Overall demand for both financial products was high, and women had simultaneous interest in both commitment savings and credit products. Across all types of financial products offered, the average take-up rate was approximately 65 percent. Over three rounds in which women were offered financial products, 53.4 percent accepted both a credit product and a savings product. The simultaneous demand for commitment savings and credit products suggest that commitment saving devices and credit are interchangeable for many clients: both allow them to make a lump-sum payment and pay for it in small, regular deposits.

Households with non-salaried laborers had greater take-up of financial products compared to households with laborers who earned salaries. For example, households with only non-salaried laborers used financial products with zero interest 63.0 percent of time, compared to 55.9 percent of households with only salaried laborers (a 13 percent increase). Salaried laborers may use their monthly or bi-weekly wages to make large lump-sum payments, which may decrease their need to rely on financial services to make large purchases. Households with non-salaried laborers, however, may be less able to rely on large income payments and often get paid more frequently in smaller amounts.

Women who expressed either an interest or difficulty in accumulating a lump sum were less responsive to changes in the financial product design. For example, women who expressed interest in saving or investing had larger take-up rates and were less sensitive to the contract terms compared to women who did not express such interest. Women who reported pressure to share money with family or friends were also less influenced by the specifics of the financial product. This suggests that individuals value financial products—whether offered as credit or commitment savings—as a way to protect income for a lump-sum payment.

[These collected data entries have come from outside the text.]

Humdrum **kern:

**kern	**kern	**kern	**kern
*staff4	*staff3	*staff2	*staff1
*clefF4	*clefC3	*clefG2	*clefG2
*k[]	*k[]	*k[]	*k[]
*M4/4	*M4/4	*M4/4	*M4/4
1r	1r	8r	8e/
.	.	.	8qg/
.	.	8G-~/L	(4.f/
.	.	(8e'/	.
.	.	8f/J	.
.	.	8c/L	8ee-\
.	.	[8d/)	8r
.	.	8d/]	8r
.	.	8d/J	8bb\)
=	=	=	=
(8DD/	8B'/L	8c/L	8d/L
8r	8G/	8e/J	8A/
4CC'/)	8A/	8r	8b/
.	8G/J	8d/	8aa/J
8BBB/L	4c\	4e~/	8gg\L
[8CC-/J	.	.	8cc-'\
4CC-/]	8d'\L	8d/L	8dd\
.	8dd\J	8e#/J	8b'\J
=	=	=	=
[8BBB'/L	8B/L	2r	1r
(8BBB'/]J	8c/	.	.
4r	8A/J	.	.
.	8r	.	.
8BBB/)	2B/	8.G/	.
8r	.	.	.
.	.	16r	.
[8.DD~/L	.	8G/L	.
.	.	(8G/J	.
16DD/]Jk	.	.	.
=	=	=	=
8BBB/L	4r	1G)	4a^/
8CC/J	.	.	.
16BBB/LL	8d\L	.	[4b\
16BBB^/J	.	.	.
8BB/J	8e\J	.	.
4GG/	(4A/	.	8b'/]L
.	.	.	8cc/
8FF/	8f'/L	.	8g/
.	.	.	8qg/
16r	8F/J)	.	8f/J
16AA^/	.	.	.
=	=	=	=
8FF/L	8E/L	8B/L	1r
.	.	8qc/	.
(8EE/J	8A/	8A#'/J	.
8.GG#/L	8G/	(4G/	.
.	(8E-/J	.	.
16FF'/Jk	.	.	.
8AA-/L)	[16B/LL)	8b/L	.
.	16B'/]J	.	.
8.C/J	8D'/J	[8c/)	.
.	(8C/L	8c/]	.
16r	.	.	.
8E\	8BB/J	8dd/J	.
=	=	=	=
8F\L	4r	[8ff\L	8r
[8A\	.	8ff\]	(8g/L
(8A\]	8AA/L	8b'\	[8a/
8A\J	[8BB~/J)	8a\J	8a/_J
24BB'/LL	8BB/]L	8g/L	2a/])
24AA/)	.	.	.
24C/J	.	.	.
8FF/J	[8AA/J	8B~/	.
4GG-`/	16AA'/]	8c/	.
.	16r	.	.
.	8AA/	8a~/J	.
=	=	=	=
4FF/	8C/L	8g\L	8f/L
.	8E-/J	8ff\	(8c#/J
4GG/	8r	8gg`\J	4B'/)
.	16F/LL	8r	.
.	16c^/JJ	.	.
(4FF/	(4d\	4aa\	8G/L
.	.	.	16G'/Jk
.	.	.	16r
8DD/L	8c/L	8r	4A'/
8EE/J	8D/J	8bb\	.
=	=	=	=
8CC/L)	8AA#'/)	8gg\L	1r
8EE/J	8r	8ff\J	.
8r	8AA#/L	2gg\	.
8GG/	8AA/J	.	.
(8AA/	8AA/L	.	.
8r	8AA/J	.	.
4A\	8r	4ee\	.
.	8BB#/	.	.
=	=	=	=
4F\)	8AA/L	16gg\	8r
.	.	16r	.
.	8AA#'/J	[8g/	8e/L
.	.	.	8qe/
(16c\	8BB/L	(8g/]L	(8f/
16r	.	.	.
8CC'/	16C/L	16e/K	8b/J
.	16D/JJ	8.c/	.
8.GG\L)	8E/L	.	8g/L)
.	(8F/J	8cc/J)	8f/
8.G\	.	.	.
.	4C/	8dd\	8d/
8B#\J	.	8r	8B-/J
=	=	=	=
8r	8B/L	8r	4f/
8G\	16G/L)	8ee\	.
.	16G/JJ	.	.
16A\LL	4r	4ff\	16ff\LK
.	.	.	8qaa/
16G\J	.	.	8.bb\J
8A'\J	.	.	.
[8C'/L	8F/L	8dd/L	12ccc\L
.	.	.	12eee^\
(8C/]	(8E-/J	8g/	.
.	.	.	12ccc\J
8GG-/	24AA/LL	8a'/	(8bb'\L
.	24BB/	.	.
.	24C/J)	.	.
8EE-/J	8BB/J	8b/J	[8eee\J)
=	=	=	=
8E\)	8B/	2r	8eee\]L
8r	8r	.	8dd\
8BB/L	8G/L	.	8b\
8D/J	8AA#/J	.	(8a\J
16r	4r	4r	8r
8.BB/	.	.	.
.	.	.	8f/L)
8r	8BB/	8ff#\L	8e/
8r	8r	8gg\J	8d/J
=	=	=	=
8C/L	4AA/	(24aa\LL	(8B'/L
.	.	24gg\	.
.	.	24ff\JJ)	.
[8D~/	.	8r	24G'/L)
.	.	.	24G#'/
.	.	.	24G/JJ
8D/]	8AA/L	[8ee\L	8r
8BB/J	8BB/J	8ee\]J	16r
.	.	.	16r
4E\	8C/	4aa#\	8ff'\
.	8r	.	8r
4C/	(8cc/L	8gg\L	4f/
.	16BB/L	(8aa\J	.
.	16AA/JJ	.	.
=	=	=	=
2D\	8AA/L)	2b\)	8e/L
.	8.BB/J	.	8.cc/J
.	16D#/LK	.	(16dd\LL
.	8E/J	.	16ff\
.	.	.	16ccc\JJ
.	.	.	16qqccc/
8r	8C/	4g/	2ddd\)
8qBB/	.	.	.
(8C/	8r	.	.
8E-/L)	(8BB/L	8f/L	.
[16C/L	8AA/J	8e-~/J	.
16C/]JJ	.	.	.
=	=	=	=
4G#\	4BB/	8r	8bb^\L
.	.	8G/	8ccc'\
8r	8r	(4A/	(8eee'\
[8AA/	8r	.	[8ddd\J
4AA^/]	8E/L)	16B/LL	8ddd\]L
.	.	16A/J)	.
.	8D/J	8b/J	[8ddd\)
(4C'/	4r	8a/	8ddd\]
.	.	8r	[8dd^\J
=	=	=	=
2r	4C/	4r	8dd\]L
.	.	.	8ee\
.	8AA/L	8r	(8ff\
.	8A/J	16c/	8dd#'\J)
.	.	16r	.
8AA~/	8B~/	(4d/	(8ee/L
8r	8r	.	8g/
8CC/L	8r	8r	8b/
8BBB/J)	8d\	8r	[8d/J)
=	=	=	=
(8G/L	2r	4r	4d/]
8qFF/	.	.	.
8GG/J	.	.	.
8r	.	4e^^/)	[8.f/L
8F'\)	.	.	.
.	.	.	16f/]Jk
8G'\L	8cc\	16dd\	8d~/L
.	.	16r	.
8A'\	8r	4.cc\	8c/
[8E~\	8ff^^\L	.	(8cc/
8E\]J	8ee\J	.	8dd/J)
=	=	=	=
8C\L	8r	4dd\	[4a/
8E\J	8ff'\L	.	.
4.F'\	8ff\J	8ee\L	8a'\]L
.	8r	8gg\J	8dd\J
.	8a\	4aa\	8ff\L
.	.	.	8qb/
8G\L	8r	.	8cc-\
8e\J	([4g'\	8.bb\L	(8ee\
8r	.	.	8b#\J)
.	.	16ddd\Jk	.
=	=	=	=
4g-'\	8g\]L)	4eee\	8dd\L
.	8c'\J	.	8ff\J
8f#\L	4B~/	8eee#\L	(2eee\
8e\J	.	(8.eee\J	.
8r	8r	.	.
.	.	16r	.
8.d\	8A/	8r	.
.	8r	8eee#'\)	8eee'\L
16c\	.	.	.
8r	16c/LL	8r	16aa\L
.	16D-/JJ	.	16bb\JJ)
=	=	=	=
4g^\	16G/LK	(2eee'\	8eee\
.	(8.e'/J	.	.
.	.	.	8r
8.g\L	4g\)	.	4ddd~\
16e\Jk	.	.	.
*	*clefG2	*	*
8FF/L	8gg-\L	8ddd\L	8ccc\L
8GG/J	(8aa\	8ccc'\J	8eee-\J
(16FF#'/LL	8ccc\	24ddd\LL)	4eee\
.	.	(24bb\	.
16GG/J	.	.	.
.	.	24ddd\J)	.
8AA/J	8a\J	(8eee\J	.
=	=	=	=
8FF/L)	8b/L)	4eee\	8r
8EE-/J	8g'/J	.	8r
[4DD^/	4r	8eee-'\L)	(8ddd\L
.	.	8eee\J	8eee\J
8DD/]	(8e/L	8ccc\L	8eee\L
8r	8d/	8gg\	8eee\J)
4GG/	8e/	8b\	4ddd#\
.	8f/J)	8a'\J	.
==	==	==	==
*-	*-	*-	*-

Researchers conducted another similar study in the same region of Pakistan in which PKR 500 installments were due weekly instead of PKR 200 due daily. Even though the total amount paid over the course of the week was much lower under this design than with weekly installments, take-up fell by more than 50 percent compared to 65 percent take-up with daily installments. These results support the finding that the population had frequent cash inflows, but struggled to save at home.

Taken together, these results suggest that saving and borrowing are substitutes for many microfinance clients, satisfying the same underlying demand to accumulate lump sums via regular deposits.